[RECORDS FOR THIS EXERCISE]

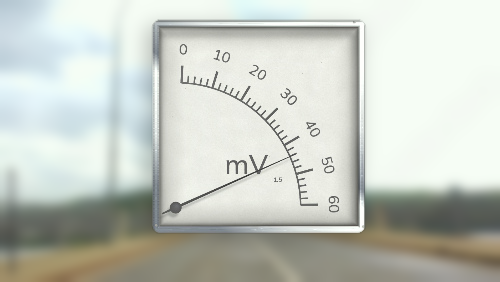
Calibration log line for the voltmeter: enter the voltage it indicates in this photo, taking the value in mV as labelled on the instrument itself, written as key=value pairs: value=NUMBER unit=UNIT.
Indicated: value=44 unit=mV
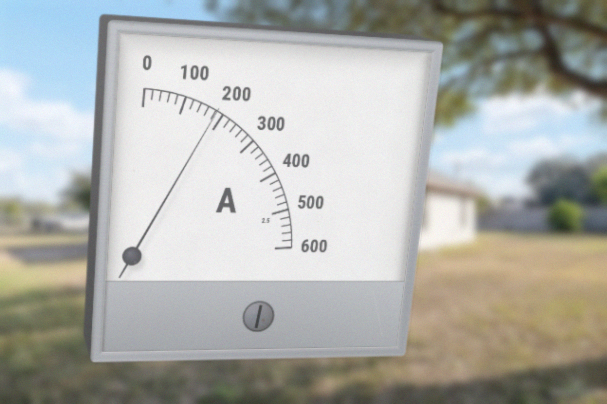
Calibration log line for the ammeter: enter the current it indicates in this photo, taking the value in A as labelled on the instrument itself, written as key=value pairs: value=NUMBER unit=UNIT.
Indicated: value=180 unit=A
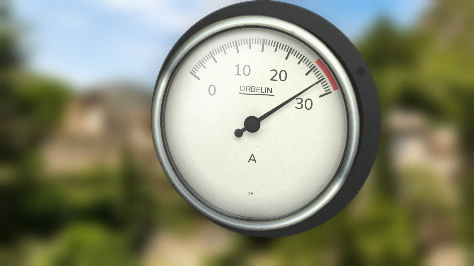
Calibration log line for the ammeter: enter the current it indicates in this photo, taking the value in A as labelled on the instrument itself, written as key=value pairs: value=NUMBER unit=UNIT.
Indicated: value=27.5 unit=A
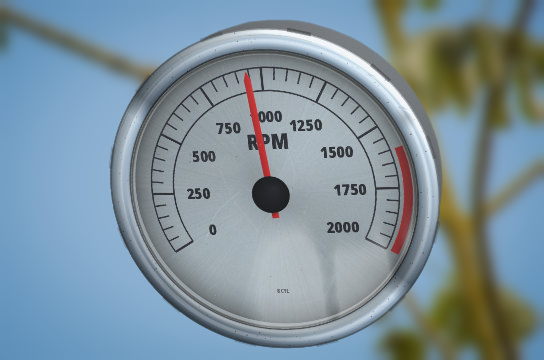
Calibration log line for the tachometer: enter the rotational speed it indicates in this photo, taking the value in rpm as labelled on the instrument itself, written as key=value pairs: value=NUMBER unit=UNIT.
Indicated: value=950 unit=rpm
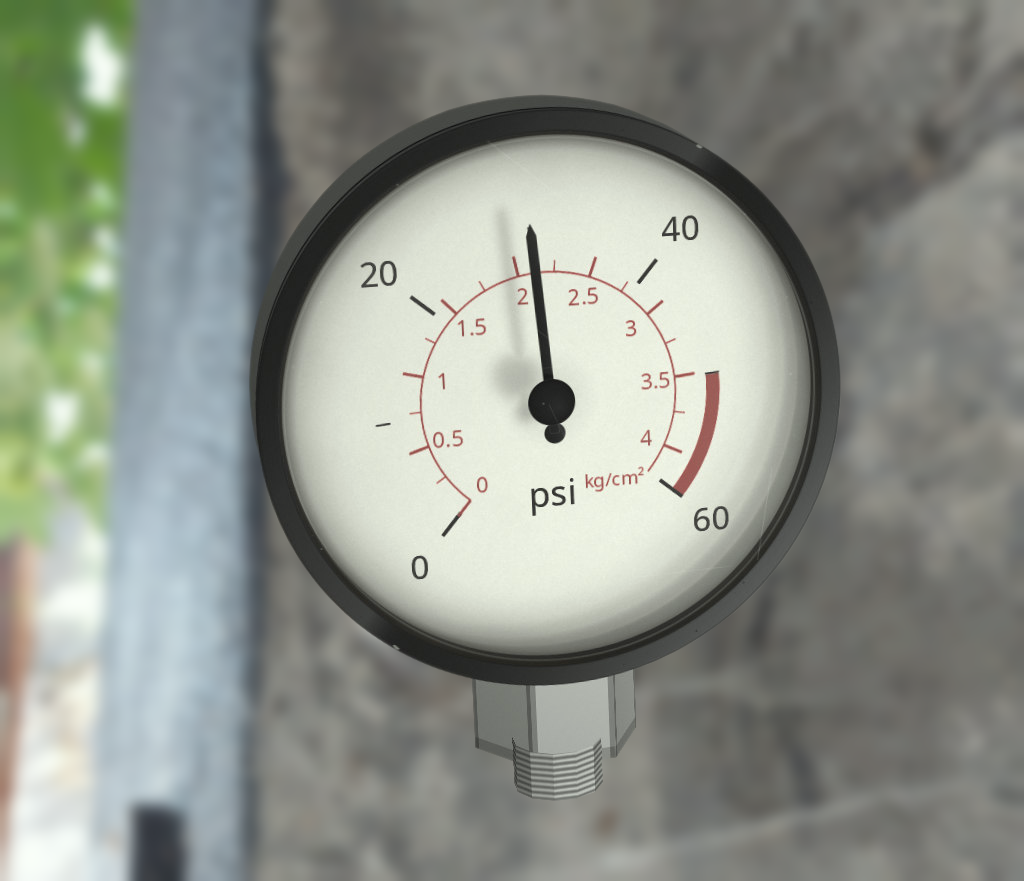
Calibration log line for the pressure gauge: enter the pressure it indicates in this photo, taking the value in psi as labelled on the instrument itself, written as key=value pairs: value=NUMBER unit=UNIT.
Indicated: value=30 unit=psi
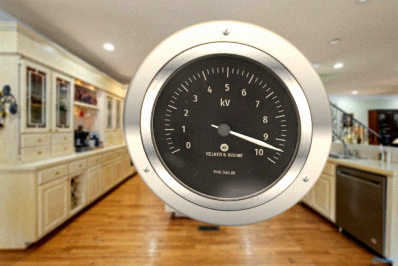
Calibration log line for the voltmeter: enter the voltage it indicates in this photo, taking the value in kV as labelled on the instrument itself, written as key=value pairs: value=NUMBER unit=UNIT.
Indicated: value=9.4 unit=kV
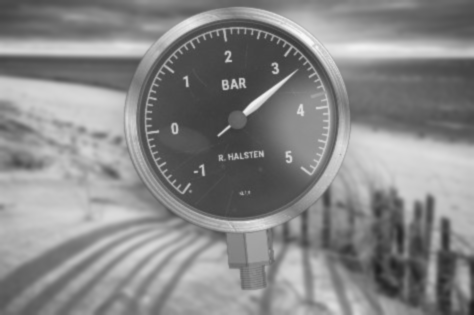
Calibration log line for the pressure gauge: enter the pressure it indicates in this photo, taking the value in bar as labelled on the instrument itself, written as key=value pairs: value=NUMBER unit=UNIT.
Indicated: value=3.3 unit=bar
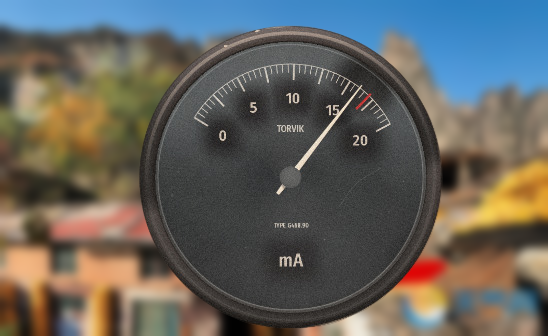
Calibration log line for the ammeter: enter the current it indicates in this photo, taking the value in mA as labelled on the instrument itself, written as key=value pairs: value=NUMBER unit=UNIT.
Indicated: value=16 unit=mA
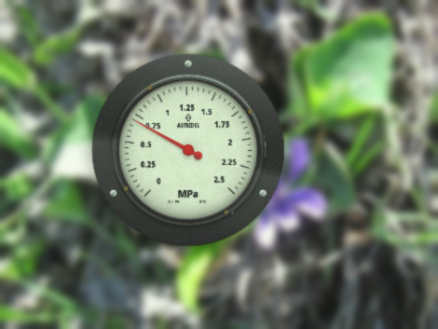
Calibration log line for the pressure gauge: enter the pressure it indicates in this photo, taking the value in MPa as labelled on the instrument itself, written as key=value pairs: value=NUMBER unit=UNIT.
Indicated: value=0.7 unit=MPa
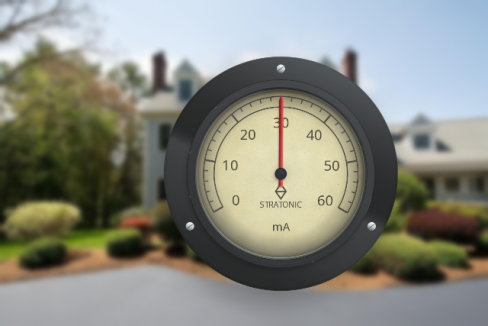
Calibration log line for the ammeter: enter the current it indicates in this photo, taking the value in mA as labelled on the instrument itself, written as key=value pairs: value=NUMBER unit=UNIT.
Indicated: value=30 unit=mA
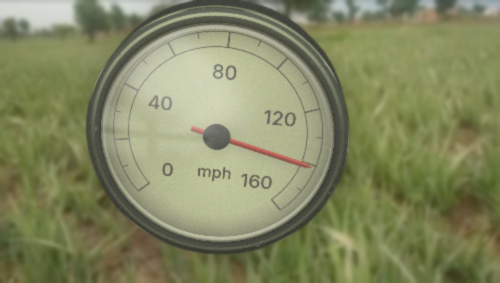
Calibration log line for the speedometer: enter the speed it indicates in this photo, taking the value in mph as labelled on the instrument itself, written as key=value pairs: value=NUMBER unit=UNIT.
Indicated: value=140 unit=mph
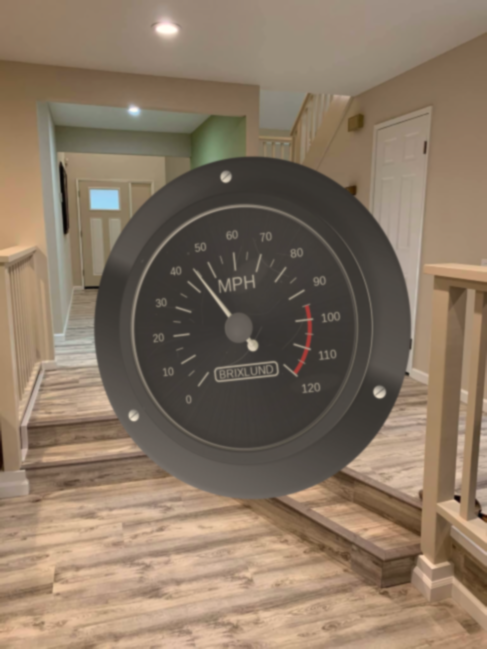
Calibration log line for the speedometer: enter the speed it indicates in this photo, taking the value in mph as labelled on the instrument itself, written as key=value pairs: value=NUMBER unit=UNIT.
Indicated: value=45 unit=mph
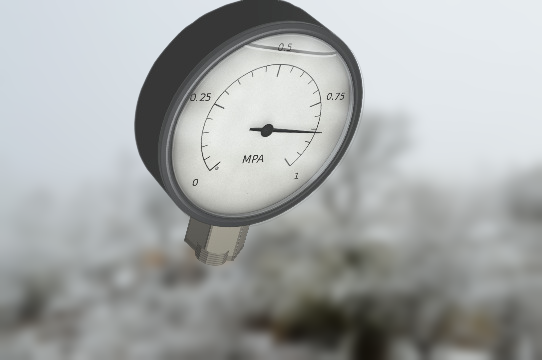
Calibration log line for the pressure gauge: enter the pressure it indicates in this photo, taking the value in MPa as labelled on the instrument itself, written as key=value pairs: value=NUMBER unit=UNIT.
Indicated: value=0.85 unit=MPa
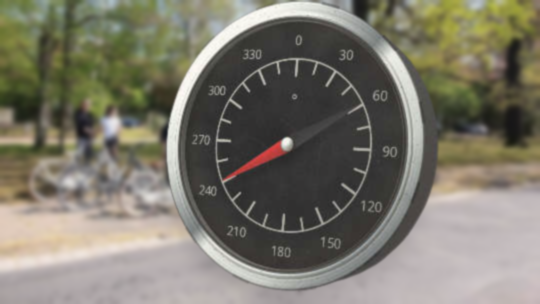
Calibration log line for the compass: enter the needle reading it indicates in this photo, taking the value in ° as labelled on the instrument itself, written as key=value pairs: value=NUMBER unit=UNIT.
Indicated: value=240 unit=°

[/RECORDS FOR THIS EXERCISE]

- **TASK DESCRIPTION**: Count the lines in the items above that contain the string "pressure", treating uppercase and lowercase as different. Give only the number.

- **RESPONSE BOX**: 4